PropTech stands for property technology, is a relatively recent movement in the real estate industry. The movement is an innovative approach that uses technology to optimize how consumers and real estate professionals interact with property. PropTech, therefore, leverages digitalization to help property managers, owners, builders, and landlords to manage their assets.
Understanding PropTech
Real estate is one of the largest and most lucrative asset classes in the United States and indeed in many other countries. In fact, it accounts for over 13% of the global GDP.
However, real estate processes are riddled with inefficiencies resulting from a lack of flexibility and automation. Payment and leasing arrangements are tedious and housing markets are often constrained by supply which increases unaffordability.
PropTech seeks to address these issues by allowing property managers, owners, builders, and landlords to manage their assets digitally. This is achieved by various means, including big data, blockchain, construction technology, and drone technology to name a few.
Regardless of the method, digital transformation is enabling real estate businesses to rapidly embrace innovation and increase efficiency in the process.
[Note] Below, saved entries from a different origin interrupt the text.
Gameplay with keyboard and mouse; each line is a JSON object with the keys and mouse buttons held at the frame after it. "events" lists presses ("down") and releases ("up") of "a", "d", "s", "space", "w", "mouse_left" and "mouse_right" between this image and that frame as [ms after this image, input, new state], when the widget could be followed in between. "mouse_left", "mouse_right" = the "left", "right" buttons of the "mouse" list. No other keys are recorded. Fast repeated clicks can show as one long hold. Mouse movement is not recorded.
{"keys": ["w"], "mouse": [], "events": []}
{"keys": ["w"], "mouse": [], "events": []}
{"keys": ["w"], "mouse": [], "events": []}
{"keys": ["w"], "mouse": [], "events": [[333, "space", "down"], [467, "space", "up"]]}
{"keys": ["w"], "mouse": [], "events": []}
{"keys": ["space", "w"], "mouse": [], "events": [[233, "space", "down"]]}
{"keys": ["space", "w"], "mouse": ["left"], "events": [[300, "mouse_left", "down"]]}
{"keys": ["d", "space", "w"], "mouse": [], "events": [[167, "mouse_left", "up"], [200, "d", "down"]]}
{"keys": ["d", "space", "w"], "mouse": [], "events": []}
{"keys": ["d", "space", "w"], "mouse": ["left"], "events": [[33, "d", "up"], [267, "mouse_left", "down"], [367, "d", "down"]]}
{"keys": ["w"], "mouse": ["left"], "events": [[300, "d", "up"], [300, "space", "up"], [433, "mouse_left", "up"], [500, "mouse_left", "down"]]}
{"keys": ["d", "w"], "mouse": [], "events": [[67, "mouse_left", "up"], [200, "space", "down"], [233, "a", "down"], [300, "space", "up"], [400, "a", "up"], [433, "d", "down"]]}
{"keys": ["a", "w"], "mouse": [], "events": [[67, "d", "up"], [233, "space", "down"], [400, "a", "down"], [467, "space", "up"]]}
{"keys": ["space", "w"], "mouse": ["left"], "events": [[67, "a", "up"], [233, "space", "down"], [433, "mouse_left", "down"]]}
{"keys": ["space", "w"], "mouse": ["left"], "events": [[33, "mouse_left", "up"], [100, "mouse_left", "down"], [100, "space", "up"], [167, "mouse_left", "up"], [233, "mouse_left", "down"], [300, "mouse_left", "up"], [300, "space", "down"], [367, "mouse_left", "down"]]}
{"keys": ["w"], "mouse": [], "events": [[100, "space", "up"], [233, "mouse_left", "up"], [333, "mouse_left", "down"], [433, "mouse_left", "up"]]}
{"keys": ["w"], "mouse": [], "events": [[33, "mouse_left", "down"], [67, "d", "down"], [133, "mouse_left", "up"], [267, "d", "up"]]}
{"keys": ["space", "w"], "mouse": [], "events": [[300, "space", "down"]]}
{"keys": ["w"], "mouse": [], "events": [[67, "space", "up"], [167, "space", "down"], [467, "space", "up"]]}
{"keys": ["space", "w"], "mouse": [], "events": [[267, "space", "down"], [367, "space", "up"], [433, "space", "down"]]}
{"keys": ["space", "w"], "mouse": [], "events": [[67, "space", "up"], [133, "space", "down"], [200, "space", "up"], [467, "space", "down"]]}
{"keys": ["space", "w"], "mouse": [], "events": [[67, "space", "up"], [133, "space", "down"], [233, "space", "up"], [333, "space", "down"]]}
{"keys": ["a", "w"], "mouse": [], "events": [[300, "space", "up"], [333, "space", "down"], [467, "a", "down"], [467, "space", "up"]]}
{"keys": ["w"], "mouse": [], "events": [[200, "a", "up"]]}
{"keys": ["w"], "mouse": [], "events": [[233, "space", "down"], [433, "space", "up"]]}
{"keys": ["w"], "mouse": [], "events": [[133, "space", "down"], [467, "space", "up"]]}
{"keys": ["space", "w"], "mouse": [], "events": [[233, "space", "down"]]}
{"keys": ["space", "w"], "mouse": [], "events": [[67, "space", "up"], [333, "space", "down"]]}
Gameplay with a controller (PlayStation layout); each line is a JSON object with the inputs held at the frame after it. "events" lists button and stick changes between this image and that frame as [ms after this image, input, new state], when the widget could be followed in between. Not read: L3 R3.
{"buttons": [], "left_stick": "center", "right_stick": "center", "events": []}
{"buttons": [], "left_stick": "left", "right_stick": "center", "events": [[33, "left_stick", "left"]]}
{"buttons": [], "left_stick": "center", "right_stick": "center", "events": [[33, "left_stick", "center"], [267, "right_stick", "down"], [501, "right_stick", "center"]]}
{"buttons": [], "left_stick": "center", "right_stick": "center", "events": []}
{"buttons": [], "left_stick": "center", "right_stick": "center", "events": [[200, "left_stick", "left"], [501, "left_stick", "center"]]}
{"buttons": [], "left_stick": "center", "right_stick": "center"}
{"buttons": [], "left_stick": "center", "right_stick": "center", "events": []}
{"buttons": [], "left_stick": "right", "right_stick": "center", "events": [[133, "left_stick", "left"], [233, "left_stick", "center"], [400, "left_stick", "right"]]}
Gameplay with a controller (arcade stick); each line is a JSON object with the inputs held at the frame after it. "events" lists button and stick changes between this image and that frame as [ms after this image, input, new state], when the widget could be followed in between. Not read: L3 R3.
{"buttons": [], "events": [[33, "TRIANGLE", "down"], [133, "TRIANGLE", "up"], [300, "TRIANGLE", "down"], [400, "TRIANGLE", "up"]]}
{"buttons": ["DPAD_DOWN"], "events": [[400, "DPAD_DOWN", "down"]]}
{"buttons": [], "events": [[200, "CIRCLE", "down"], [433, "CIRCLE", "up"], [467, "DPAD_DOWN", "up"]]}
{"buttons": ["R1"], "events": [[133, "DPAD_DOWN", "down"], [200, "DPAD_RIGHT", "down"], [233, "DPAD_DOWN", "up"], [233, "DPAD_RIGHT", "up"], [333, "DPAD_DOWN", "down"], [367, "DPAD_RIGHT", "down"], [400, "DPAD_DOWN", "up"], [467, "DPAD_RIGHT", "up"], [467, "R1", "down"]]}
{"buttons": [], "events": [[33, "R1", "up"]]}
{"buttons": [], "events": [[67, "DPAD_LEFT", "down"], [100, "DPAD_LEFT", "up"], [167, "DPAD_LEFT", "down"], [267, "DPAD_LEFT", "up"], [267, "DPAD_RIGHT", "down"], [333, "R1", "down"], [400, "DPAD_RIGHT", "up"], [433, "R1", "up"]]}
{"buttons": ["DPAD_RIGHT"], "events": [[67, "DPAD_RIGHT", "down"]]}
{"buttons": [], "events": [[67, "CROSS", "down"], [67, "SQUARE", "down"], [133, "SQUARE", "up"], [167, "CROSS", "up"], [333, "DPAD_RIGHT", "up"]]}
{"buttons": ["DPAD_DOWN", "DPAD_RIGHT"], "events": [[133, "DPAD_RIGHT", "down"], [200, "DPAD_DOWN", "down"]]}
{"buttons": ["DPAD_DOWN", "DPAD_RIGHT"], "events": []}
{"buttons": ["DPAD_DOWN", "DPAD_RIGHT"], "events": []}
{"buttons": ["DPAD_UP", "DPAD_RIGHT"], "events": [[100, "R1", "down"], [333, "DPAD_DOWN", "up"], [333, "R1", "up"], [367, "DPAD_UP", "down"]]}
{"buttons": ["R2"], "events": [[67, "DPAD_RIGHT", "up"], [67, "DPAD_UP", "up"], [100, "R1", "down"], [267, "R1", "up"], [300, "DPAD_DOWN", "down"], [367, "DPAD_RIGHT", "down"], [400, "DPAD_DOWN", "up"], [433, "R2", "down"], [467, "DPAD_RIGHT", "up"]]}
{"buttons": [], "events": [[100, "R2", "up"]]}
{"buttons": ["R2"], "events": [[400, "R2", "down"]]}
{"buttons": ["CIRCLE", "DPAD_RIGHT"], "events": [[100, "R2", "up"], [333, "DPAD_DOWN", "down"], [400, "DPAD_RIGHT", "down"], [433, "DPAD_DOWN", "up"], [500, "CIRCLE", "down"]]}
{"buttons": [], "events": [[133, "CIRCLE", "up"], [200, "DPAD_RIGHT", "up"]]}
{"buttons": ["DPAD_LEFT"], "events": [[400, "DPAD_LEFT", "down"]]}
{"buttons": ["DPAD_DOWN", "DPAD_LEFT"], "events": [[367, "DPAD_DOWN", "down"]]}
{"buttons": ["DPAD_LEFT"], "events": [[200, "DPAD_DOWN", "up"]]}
Real-world applications of PropTech
Artificial intelligence – developers are now beginning to use AI to identify areas deemed the most profitable to invest in. AI is also being used in building design, where it plays an important role in optimizing spatial layouts.Robotics – several robots have been manufactured specifically for use in the construction industry. Australian company FBR recently released a robot that laid the bricks for a 3-bedroom, 2-bathroom home in under 3 days. The robot could lay 1000 bricks an hour, compared to 400 bricks an hour by a human bricklayer.Virtual and augmented reality – builders are now able to quickly and immersively provide walkthrough experiences for potential clients. This saves time and money in constructing demonstration homes and makes open inspections more efficient.Streamlined office employee solutions – technology now enables office building workers to manage a broad array of functions within a single app. This includes access in the form of a mobile key card, food ordering, and visitor registration.Streamlined property manager/tenant interactions. Through central data portals, property managers can increase the efficiency of building maintenance and alert tenants to service outages. Tenants can use the same portal to make rental payments and submit work orders in a collaborative and transparent manner.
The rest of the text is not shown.